Perhaps the most salient, time-tested point King has ever made was that people should not be judged by the color of their skin, but by the content of their character. (It is time-tested in that to this day we struggle to live up to this aspirational utterance.) In this spirit, we should take a look back at some of the transformational figures in King's age whose character may have been misjudged. An example that sticks out in my mind is that of
Bayard Rustin, who was a driving force for the March on Washington but who took a back seat to King on the national stage. This was no mistake. Of course, someone had to be the face of the movement, and it was only natural that Rustin--instead of trying to push himself into the forefront--worked to strengthen King's position in the movement. But why did Rustin have to operate in the shadows of more prominent leaders? It didn't have to do with the color of his skin, but I
assume that it had everything to do with the fact that he was gay and socialist, which were associations that in his time (and, sadly, ours too)
did reflect on the content of your character. As a result, Rustin, a guru of nonviolent resistance who cut his teeth working in Ghandi's movement in India, although still prominent in his own respect, was met with suspicion from people inside and outside the movement for his sexual orientation and his rather moderate socialist views. (After all, he was openly critical of Communism and avoided the big-C label for himself.)

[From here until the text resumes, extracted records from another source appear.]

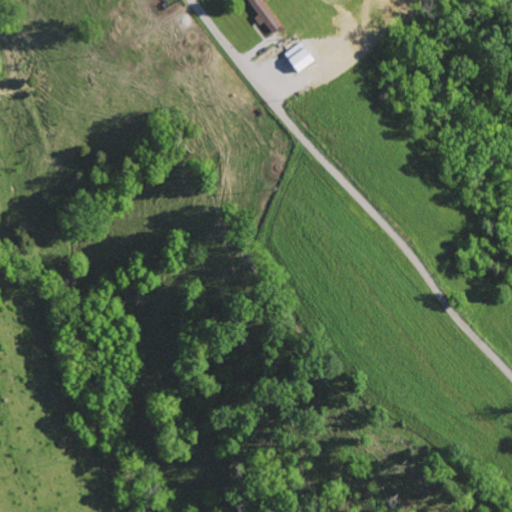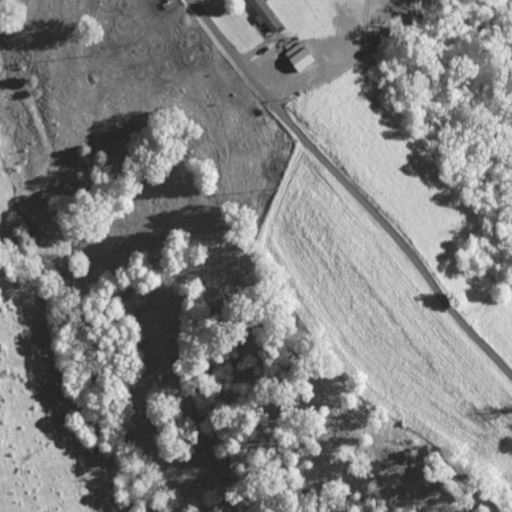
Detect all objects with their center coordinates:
building: (258, 14)
building: (296, 57)
road: (349, 189)
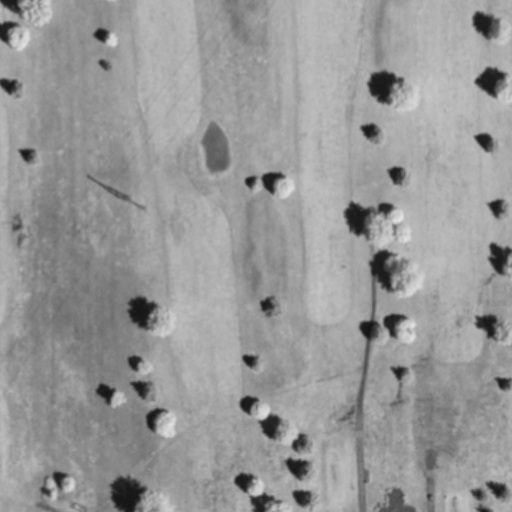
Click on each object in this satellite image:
power tower: (136, 202)
park: (256, 256)
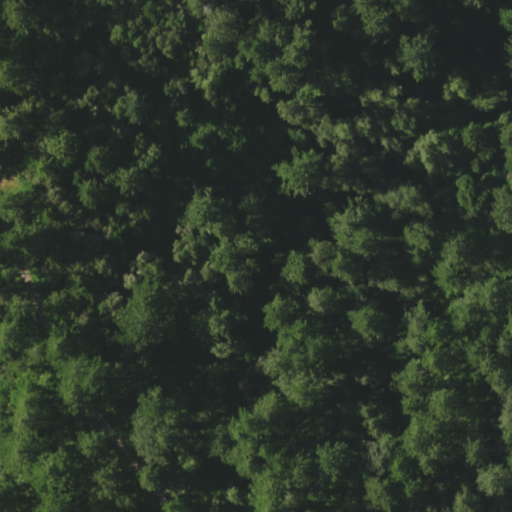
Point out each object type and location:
road: (67, 363)
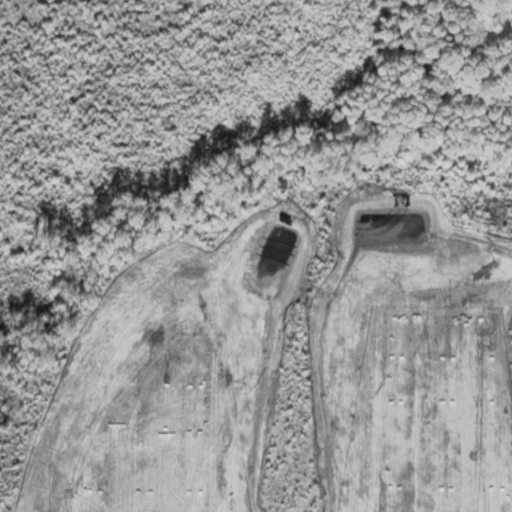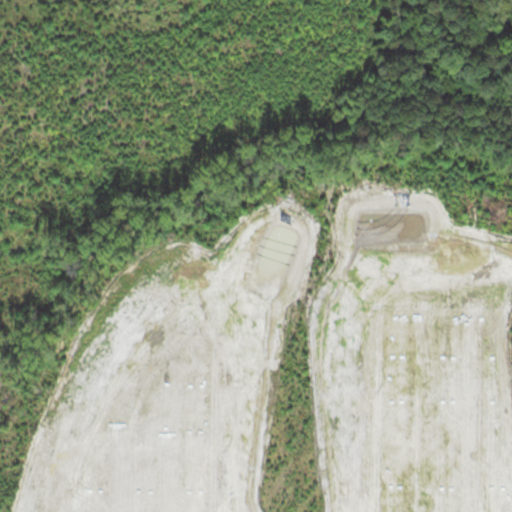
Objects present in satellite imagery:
solar farm: (275, 354)
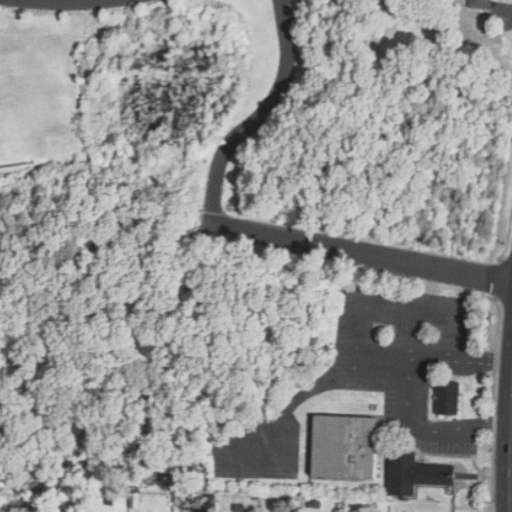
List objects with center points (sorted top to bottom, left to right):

In short, I feel that we fall short of living up to the high-minded ideas that King professed when we succumb to the same stereotypes that made certain heroes seem less consequential during the Civil Rights Movement. I submit that a Bayard Rustin was every bit as important to the movement, whether people knew it back then or not. I believe we can, without conceit or delusion, attribute King-like credit retroactively to Rustin and perhaps others like him. I'd be willing to bet that Rustin never gets his own holiday, but I'd consider it a victory in my mind if I hear his name on Monday, whether uttered in the same breath as King's name or not.